Por sua vez, se o avanço científico, tecnológico e capitalista leva ao surgimento do romance, também gerou o surgimento da arte industrial, a cultura de massa. Essa é a tese marxista. Isso quando eu li pela primeira vez, me fez compreender muito bem, porque por exemplo, uma sociedade como a nossa no Nordeste, em especial aqui entre nós, foi capaz de produzir um gênio como Cascudo, explorando a arte popular (não a industrial) em um resgate próprio da oralidade, mas que é incapaz de produzir a chamada arte urbana, burguesa da mais alta qualidade, também própria do capitalismo.
Essa falha de compreensão marxista, fez e faz ainda muitos comunistas rejeitarem e torcerem o nariz para Câmara Cascudo. Claro que toda criação artística e intelectual pertencem ao que Marx chamou de superestrutura de uma sociedade. Mas estariam nas condições matérias, de produção material melhor dizendo, as bases para a construção da superestrutura.

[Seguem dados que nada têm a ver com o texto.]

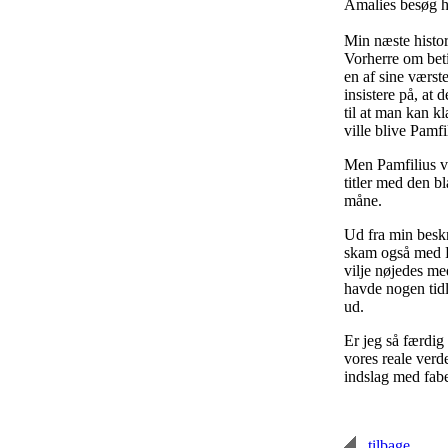
Amalies besøg ho
Min næste histo
Vorherre om beti
en af sine værst
insistere på, at 
til at man kan kl
ville blive Pamfi
Men Pamfilius vil
titler med den b
måne.
Ud fra min beskr
skam også med P
vilje nøjedes me
havde nogen tidli
ud.
Er jeg så færdig
vores reale verde
indslag med fabe
tilbage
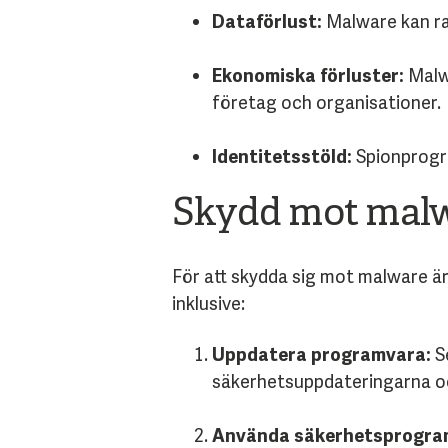
Dataförlust:
Malware kan rad
Ekonomiska förluster:
Malwa
företag och organisationer.
I
dentitetsstöld:
Spionprogra
Skydd mot mal
För att skydda sig mot malware är
inklusive:
Uppdatera programvara:
Se
säkerhetsuppdateringarna oc
Använda säkerhetsprogra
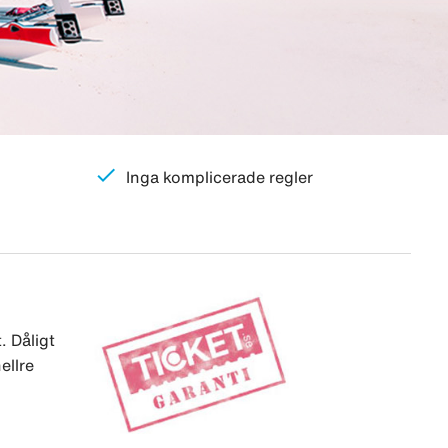
check
Inga komplicerade regler
. Dåligt
ellre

Nesse sentido alguns autores como Ernest Fischer ou Roger Garaudy, não entenderam a tese marxista, e acharam que toda criação artística era uma continuação mitológica ou uma similaridade mitológica de um mesmo processo que o ocorrido com a arte grega, ou nas palavras de Garaudy, seria a arte "uma imagem mítica do real". Esse desdobramento ou generalização, nada tem a ver com as propostas e teses marxistas. Nada, repito.
No entanto, a relação entre o desenvolvimento da arte e o desenvolvimento da sociedade continua a ser um bom ponto de partida para se buscar entender algumas questões que ainda estão em aberto em relação, por exemplo, às nossas produções culturais, ou a falta delas. Para um bom entendedor, a dialética, não propicia apenas o entendimento da realidade meramente política em nosso meio, mas pode ser muito útil para o entendimento de um estágio da nossa evolução ou, talvez mais corretamente, da nossa não evolução artística.

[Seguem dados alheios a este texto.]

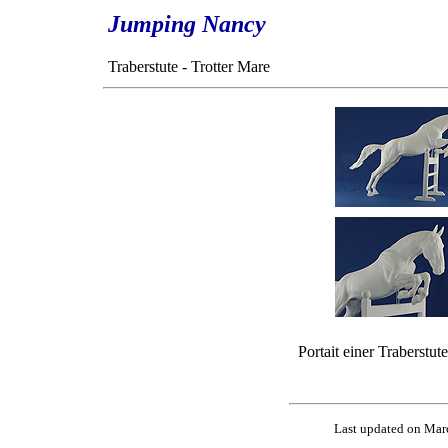
Jumping Nancy
Traberstute - Trotter Mare
Portait einer Traberstute
Last updated on Ma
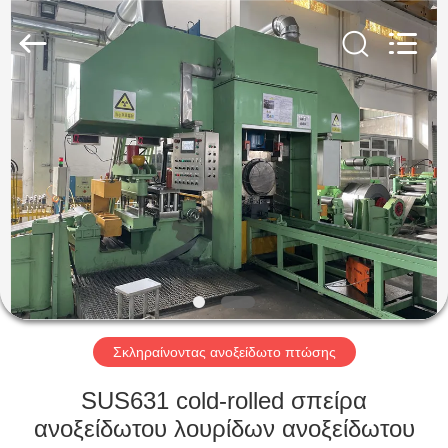
Guanglu
Special
Steel
Co.,
Ltd.
All
Rights
Reserved.
ΣΠΊΤΙ
ΠΡΟΪΌΝΤΑ
ΒΊΝΤΕΟ
ΠΕΡΊΠΟΥ
ΕΜΕΊΣ
Σκληραίνοντας ανοξείδωτο πτώσης
ΓΎΡΟΣ
SUS631 cold-rolled σπείρα
ΕΡΓΟΣΤΑΣΊΩΝ
ανοξείδωτου λουρίδων ανοξείδωτου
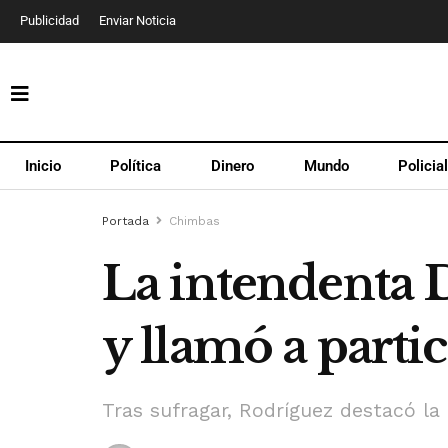
Publicidad
Enviar Noticia
Inicio
Política
Dinero
Mundo
Policia
Portada
Chimbas
La intendenta 
y llamó a part
Tras sufragar, Rodríguez destacó la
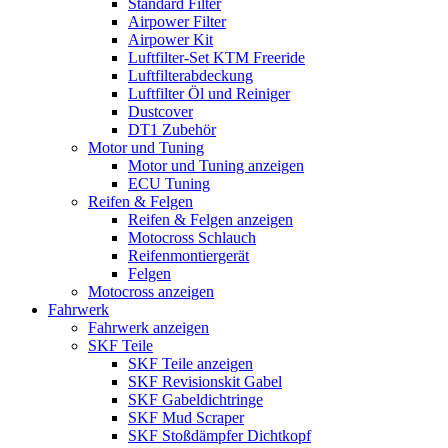
Standard Filter
Airpower Filter
Airpower Kit
Luftfilter-Set KTM Freeride
Luftfilterabdeckung
Luftfilter Öl und Reiniger
Dustcover
DT1 Zubehör
Motor und Tuning
Motor und Tuning anzeigen
ECU Tuning
Reifen & Felgen
Reifen & Felgen anzeigen
Motocross Schlauch
Reifenmontiergerät
Felgen
Motocross anzeigen
Fahrwerk
Fahrwerk anzeigen
SKF Teile
SKF Teile anzeigen
SKF Revisionskit Gabel
SKF Gabeldichtringe
SKF Mud Scraper
SKF Stoßdämpfer Dichtkopf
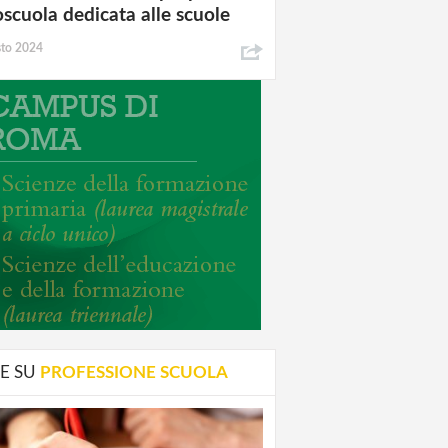
oscuola dedicata alle scuole
sto 2024
E SU
PROFESSIONE SCUOLA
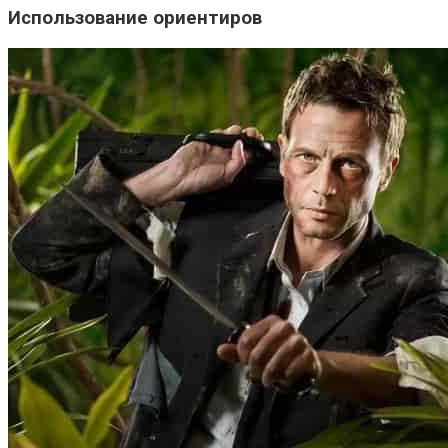
Использование ориентиров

(*) Foto: Fazendo espadas em forma de arado de Yevgeny Vuchetich - Moscou

Um comentário:

Anônimo disse...

LBLeite: "estágio... da nossa não evolução artística." Uma sugestão: imaginar sobre o agito nas equipes de técnicos aplicadas em projetar a ponte estaiada/SAO; idem sobre a ferveção nas equipes que na Microsoft preparam a próxima versão do Windows; idem sobre equipes que preparam o carro da Ferrari para 2009; idem sobre equipes que preparam os atletas para as Olimpíadas/2008. A arte está na atividade das equipes! O produto está em exibição. A ponte estaiada deve ser vista como "quadro ao ar livre" em exibição; as brasileiras na ginástica formam "quadro em movimento" em exibição. Evidente que a arte da atualidade - gerar um objeto - está assemelhada aos quadros no MASP ou no Museu do Ipiranga. A arte está na produção dos dois robôs que zanzam na superfície marciana. A arte está na manutenção do Hubble em órbita com a utilidade de detectar sinais eletromagnéticos e compor imagens sobre "coisas" encontráveis no Cosmos. O Hubble e as imagens geradas são "quadros em exposição". Quero dizer que a arte a a ciência está do lado de quem faz, de quem cria, de quem descobre, de quem constrói, de quem expressa/externa/transmite/transfere. O paulistano passeia (visita, admira) na ponte/2008 como passeou (visitou, admirou) junto ao Congonhas há décadas atrás. Um exemplar diário do jornal Folha de São Paulo é a arte do dia realizada pela redação que elaborou e pôs em circulação. A respeito da revista Scientific American Brasil, edição especial n.22: "Nanotecnologia: como o domínio das moléculas está reformulando o mundo" - são 90 páginas de arte realizada por "n" equipes de cientistas, professores, mestres, PH.Ds. e jornalistas. A dialética se dá entre os artistas realizadores das artes por meio de versionamentos - o que importa é a próxima versão.